Wednesday, October 5, 2011

Buddy, Can You Spare a Dime?


Presently 1 in 6 Americans live below the poverty line. At the hight of the Great Depression 1 in 4 were unemployed. No one knows if the world has seen the bottom of the current recession. There are billions of helpless people hoping for the best and expecting the worst. When one lives in paradise one tends to forget about the fear and the suffering that has overtaken so many in America. This article is about three families I have known for decades and what confronts them for perhaps the rest of their lives.

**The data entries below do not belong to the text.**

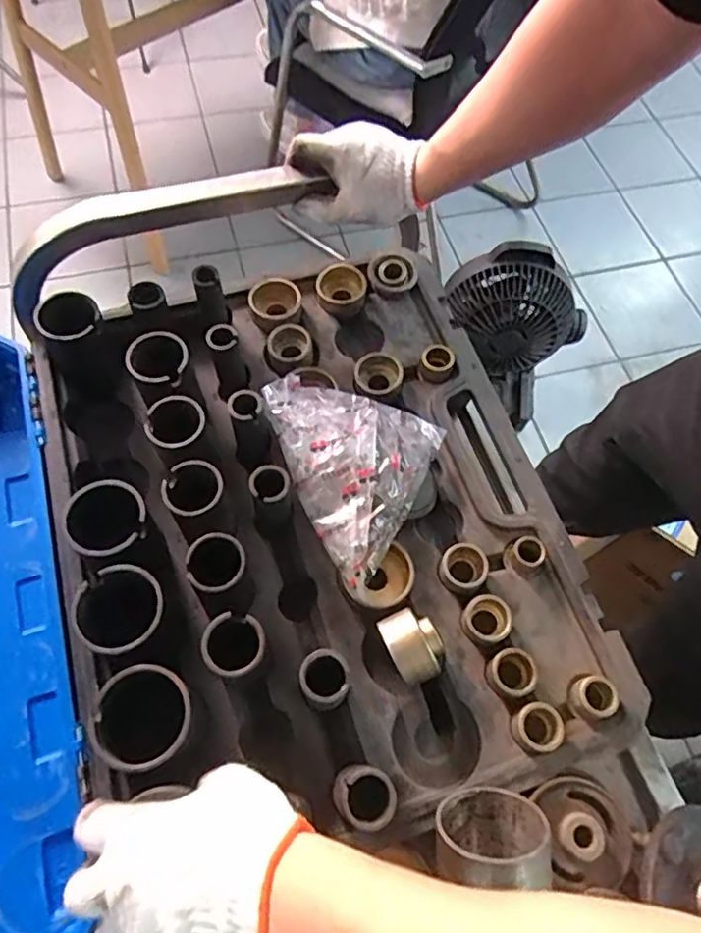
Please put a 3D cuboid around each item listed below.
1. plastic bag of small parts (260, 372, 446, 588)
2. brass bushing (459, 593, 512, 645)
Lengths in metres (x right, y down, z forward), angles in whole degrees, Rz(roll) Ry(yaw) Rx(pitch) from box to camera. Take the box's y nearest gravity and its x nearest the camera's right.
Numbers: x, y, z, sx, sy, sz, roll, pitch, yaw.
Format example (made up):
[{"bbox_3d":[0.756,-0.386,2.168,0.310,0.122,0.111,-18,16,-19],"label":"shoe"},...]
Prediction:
[{"bbox_3d":[-0.019,-0.003,0.521,0.156,0.019,0.157,25,66,9],"label":"plastic bag of small parts"},{"bbox_3d":[0.111,0.125,0.489,0.039,0.018,0.038,-18,66,-11],"label":"brass bushing"}]

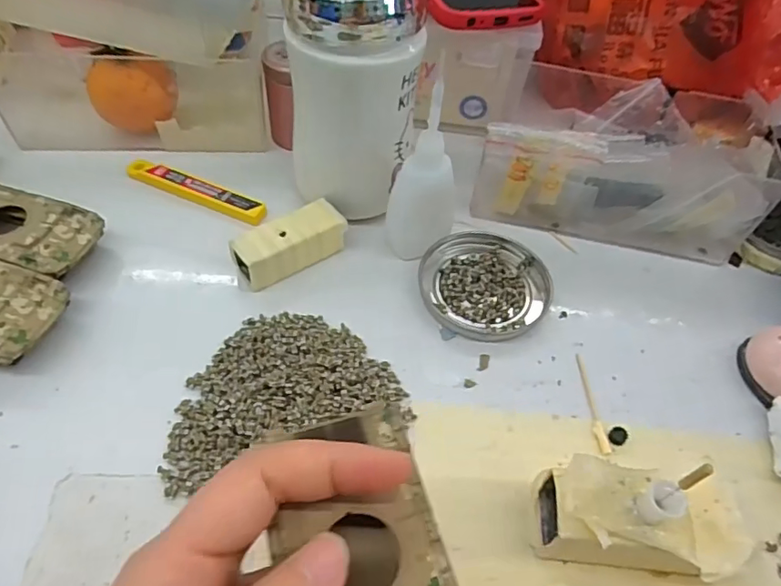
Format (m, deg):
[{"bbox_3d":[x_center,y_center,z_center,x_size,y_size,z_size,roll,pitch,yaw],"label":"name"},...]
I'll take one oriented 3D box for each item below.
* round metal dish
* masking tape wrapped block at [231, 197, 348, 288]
[{"bbox_3d":[0.058,-0.006,0.337,0.076,0.008,0.076,2,52,-3],"label":"round metal dish"},{"bbox_3d":[-0.062,-0.029,0.332,0.069,0.025,0.029,-31,61,-25],"label":"masking tape wrapped block"}]

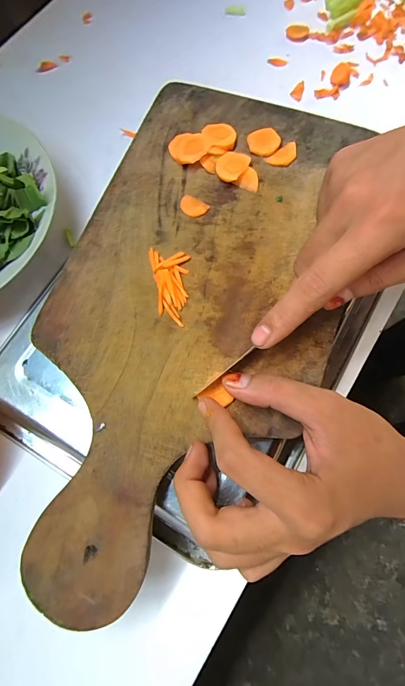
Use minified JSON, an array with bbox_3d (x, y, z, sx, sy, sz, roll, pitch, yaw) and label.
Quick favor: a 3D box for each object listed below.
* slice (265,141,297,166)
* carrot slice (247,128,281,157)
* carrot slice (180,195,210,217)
[{"bbox_3d":[0.064,-0.147,0.253,0.027,0.004,0.015,-40,77,-8],"label":"slice"},{"bbox_3d":[0.048,-0.159,0.256,0.024,0.004,0.025,-1,74,2],"label":"carrot slice"},{"bbox_3d":[-0.008,-0.102,0.243,0.022,0.004,0.015,34,78,11],"label":"carrot slice"}]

All the characters in my tale are in their late sixties or early seventies. All are, how shall we say, well bred and well educated. All are from upper-middle class backgrounds with doctors, lawyers and Indian chiefs as parents. All were doing splendidly until 2008. All are currently living on social security, having spent their retirement money to ride out an economic maelstrom that lasted a little too long and consumed their homes in the process. Their situations have oddly brought them to the stark realization that they are destitute at about the same time. I have been the sad witness to it all. They are some of my closest friends. As my Argentinean friend described the economic collapse in his country - the rubber band stretched and stretched until one morning it snapped. Just like that  millions or people were in deep trouble with nowhere to turn. So it is with my friends. For the most part they have exhausted every source of assistance. They are confronted by years of old age and poverty. For them there will be no years of rest. I am so sad for my friends. It is a horrible reality I had never considered, since I was distant from the poor, living among the well-to-do in paradise.

The plight of my friends has smacked me in the face with the reality that we live in uncertain times, and but for fate I could be in a similar situation. I still could lose everything if there is an economic collapse in this country. I somehow side-stepped the stock market declines of 2000 and 2008. I was too risk-adverse to speculate in the housing bubble. I am lucky I guess.

I have Ivy League friends who are stockpiling sealed food stores and purchasing weapons and lots of ammunition. It seems all my "wise" friends have already purchased gold and silver in what they feel are sufficient quantities to ride out the worst, whatever that is.

My friends are now looking for jobs, any jobs, anything to earn money to pay the rent and buy food. My friends tell me about the dehumanizing experience of applying for jobs on-line, which is how it's done these days. It is well known that as a worker gets older it becomes more difficult to compete with younger workers. My friends are well aware that someone in their late sixties or early seventies applying for even entry level jobs faces a challenge. Why would an employer, in today's labor market, hire an old person?

The friends I am writing about have all hit the wall of realization at about the same time. They all realize that they are economically stranded but they are all still trying to deny it. Their new futures are so far away from their expectations that they are having a difficult time grasping the true meaning of desperation.

If my friends were the only ones facing a bleak old age there would be a good chance that they would be able to find a way back to some semblance of economic stability. But there are over 40 million Americans currently living below the poverty line. My friends have become part of a frightening statistic that may or may not become even worse. No one knows at this point in what is still being called a recession by both Democrat and Republican politicians and the media. Most likely those 40 plus million Americans, unable to make ends meet, have a different name for what they are experiencing.

Good luck to us all, especially my dear friends in their time if disillusionment with the American way.

Perhaps being an ideological anything is counterproductive if our divisions force our government to remain inactive. Let's all find a way to make America once again financially secure so my friends can go to bed tonight without fears of what tomorrow may bring.